Jacques Ellul expose en ces termes l’esprit dans lequel il s’adressait à ses étudiants : « Je les avertissais que mon objectif n’était pas de les rendre marxistes ou antimarxistes, mais de leur donner des instruments intellectuels leur permettant d’effectuer leur choix en connaissance de cause »[14]. On retrouve cette phrase dans les notes d’étudiants : « J’essaie de faire ce cours de telle façon que vous soyez amenés à savoir pourquoi vous seriez pour ou contre. Je souhaiterais que, si vous êtes pour, vous sachiez pourquoi ; que vous sortiez du dogmatisme. Je ne suis pas moi-même marxiste orthodoxe, dans la mesure ou je pense qu’il y a un dogmatisme que je ne peux pas accepter, que j’ai toujours refusé de faire de Marx un fétiche. Mais la pensée de Marx m’a constamment provoqué, inspiré »[15]. On retrouve l’attestation de ce principe pédagogique lorsque, dans Anarchie et christianisme, Jacques Ellul s’adresse à des lecteurs de sensibilité libertaire : son objectif est que « celui qui se veut athée ou agnostique, le fasse pour de bonnes raisons, et non pas pour des raisons fausses ou fabuleuses ! Lorsque j’enseignais un cours annuel (de 1947 à 1979) sur “Marx et le marxisme” à l’IEP, j’avais l’habitude de dire à mes étudiants : “J’essaie d’être le plus honnête possible, je ne cherche à convaincre ni dans un sens ni dans l’autre, ce que je voudrais c’est que lorsque vous décidez d’être marxiste ou antimarxiste, vous le fassiez non à partir d’une émotion, d’une idée vague, d’une appartenance de milieu, mais à partir d’une connaissance exacte et pour des raisons précises”. Je dirais la même chose ici aujourd’hui ! »[16] Jacques Ellul précisait d’ailleurs aux étudiants, par honnêteté intellectuelle, qu’étant chrétien, il se pouvait qu’il infléchisse involontairement les choses, et qu’ils devaient par conséquent garder un esprit critique, car il ne cherchait certainement pas à les endoctriner[17]. Son érudition dans le champ de la pensée marxiste, et sa distance critique à son endroit, font de Jacques Ellul un marxologue bien plus qu’un marxiste[18].
LE RÉALISME
Jacques Ellul sera donc toute sa vie en débat avec le marxisme. Ce qui l’intéresse chez Karl Marx, c’est un outil d’analyse critique de la réalité sociale qui lui semble opérationnel, dans sa volonté de démasquer ce qui est occulté par l’idéologie. La condition première de cette analyse, qu’il reçoit de Marx, est le réalisme. Il s’agit d’observer et de rendre compte du milieu concret tel qu’il est, en deçà de nos interprétations. Il importe en effet de lutter contre nos préjugés et nos systèmes interprétatifs, sous peine de ne pas voir le réel en tant que tel, afin de vivre de manière consciente[19]. Le fait est un donné préalable à l’égard duquel j’ai à me situer, à décider, à agir. Reconnaître cette réalité pour telle, ce n’est ni la nier, ni s’y soumettre. La réalité est la mesure même de notre liberté, sans elle notre liberté est un rêve. Il importe donc de connaître la réalité, mais non pas de s’y limiter. Or, l’erreur du marxisme, c’est-à-dire du courant idéologique et doctrinal qui tend à subvertir la pensée de Marx, a été de traiter le fait comme un critère de vérité, c’est-à-dire de confondre réalité et vérité. Il n’y a plus rien au-delà du fait[20]. Le réalisme de la pensée de Karl Marx s’avère donc aux yeux de Jacques Ellul un préalable indispensable à toute analyse sociologique et à toute réflexion éthique, mais par trop réducteur s’il prétend être davantage qu’un préalable.

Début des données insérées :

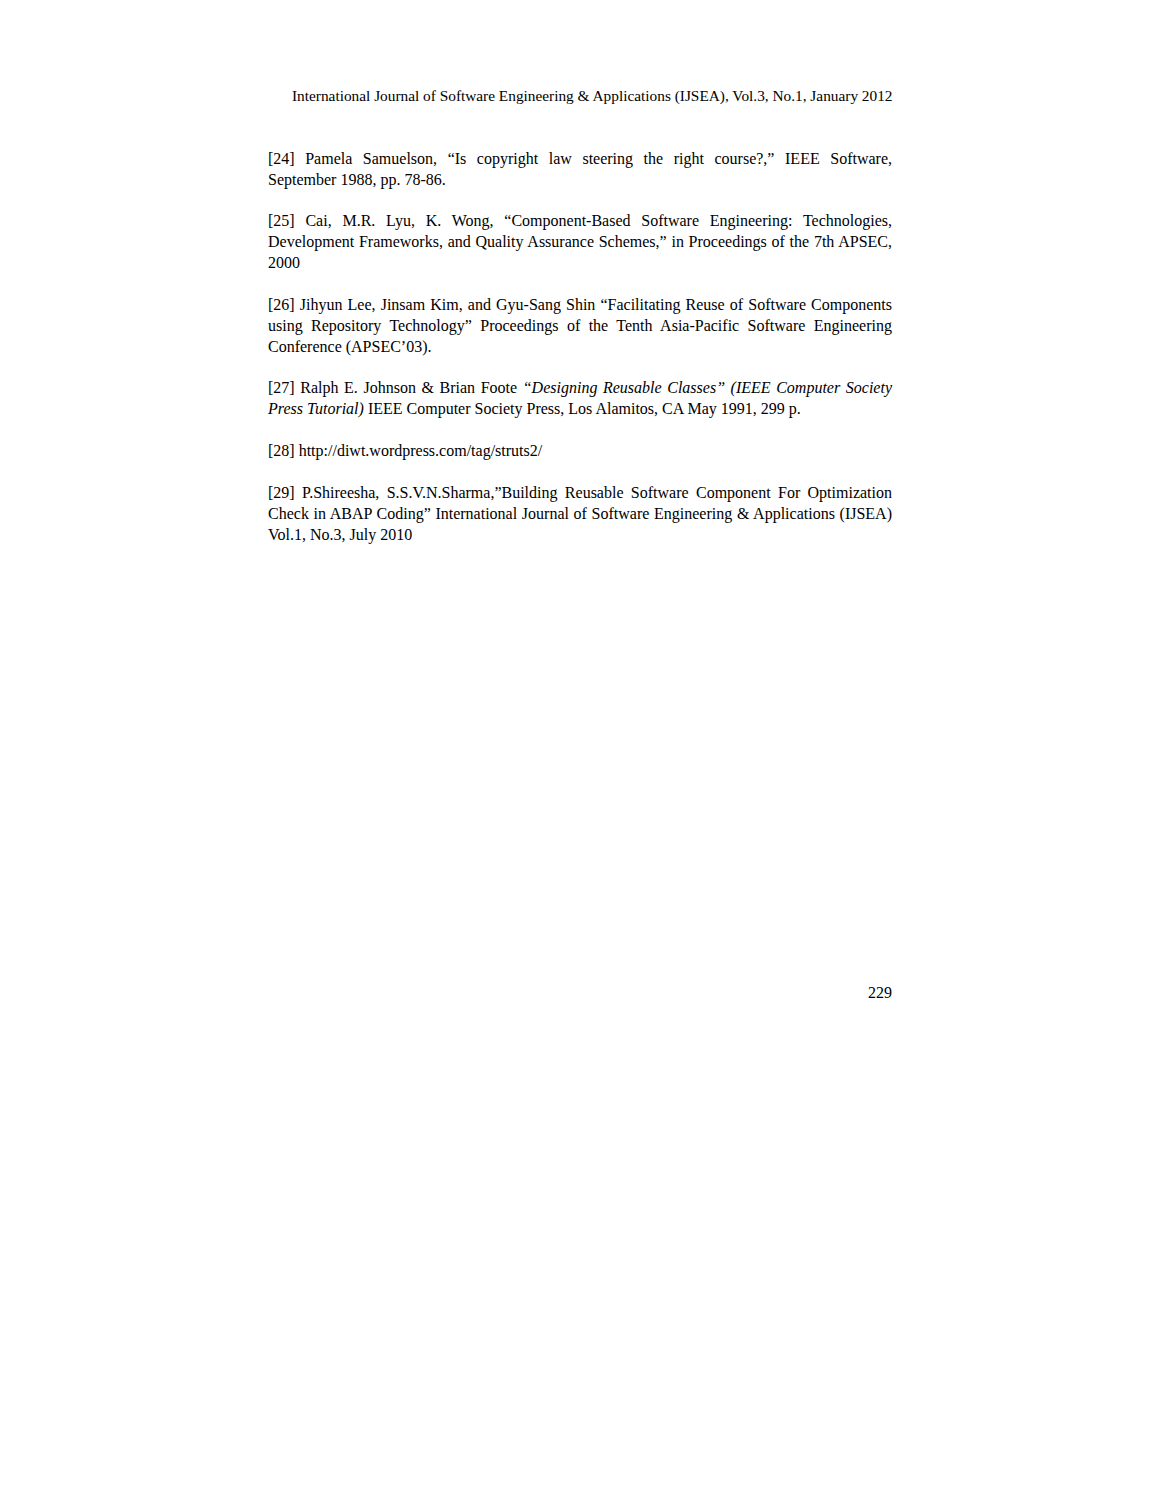International Journal of Software Engineering & Applications (IJSEA), Vol.3, No.1, January 2012
[24] Pamela Samuelson, “Is copyright law steering the right course?,” IEEE Software, September 1988, pp. 78-86.
[25] Cai, M.R. Lyu, K. Wong, “Component-Based Software Engineering: Technologies, Development Frameworks, and Quality Assurance Schemes,” in Proceedings of the 7th APSEC, 2000
[26] Jihyun Lee, Jinsam Kim, and Gyu-Sang Shin “Facilitating Reuse of Software Components using Repository Technology” Proceedings of the Tenth Asia-Pacific Software Engineering Conference (APSEC’03).
[27] Ralph E. Johnson & Brian Foote “Designing Reusable Classes” (IEEE Computer Society Press Tutorial) IEEE Computer Society Press, Los Alamitos, CA May 1991, 299 p.
[28] http://diwt.wordpress.com/tag/struts2/
[29] P.Shireesha, S.S.V.N.Sharma,”Building Reusable Software Component For Optimization Check in ABAP Coding” International Journal of Software Engineering & Applications (IJSEA) Vol.1, No.3, July 2010
229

KARL MARX, LES MARXISTES ET LA TECHNIQUE
Le projet sociologique de Jacques Ellul consiste à appliquer à la société technicienne de la fin du XXe siècle la méthode que Marx avait appliquée à la société capitaliste de la fin du XIXe siècle. Car c’est la technique qui lui semble être aujourd’hui le facteur déterminant, comme l’économie l’était du temps de Karl Marx[21]. Mais en affirmant cela, il s’oppose bien évidemment aux marxistes orthodoxes qui répètent dogmatiquement les schémas marxistes de la détermination en dernière instance des rapports de production sur la formation sociale, comme une vérité intangible, comme si la société n’avait pas bougé en un siècle. De même, il se refuse à donner un modèle de société, comme Karl Marx qui affirmait que la société future ne prendra forme qu’à travers la crise qui mettra un terme à la société présente[22]. Et à l’instar de Marx, il tend à dramatiser la situation, afin de mettre ses lecteurs au pied du mur, car l’homme ne s’engage que s’il est acculé à se défendre ; à la fin de sa vie, néanmoins, il reconnaîtra qu’il dramatise beaucoup moins, car les hommes sont suffisamment désespérés, et il ne veut pas ajouter à leur désarroi[23].
Comme Karl Marx l’a montré de façon convaincante, dans la société industrielle de type capitaliste, la véritable force productrice de valeur, c’est le travail humain, qui reste la condition sine qua non du fonctionnement des machines. C’est ce principe qui constitue à la fois la caractéristique et la contradiction du capitalisme, parce qu’il définit aussi bien l’aliénation que la force du prolétariat. Mais si l’on porte le même regard critique sur la société technicienne, on relève que les machines fonctionnent sans intervention humaine, et que par conséquent « toute la théorie de Marx est renversée par le simple processus technicien »[24]. Ce qui est véritablement créateur de valeur, c’est la technique elle-même, c’est-à-dire l’ensemble des machines en auto-fonctionnement. De plus, loin du gigantisme annoncé par Karl Marx, la technique tend à se miniaturiser. Et l’aliénation vient moins de la dépossession de soi par le travail salarié, que de la conformisation de l’homme à une société technicienne qui lui serait insupportable sans la propagande.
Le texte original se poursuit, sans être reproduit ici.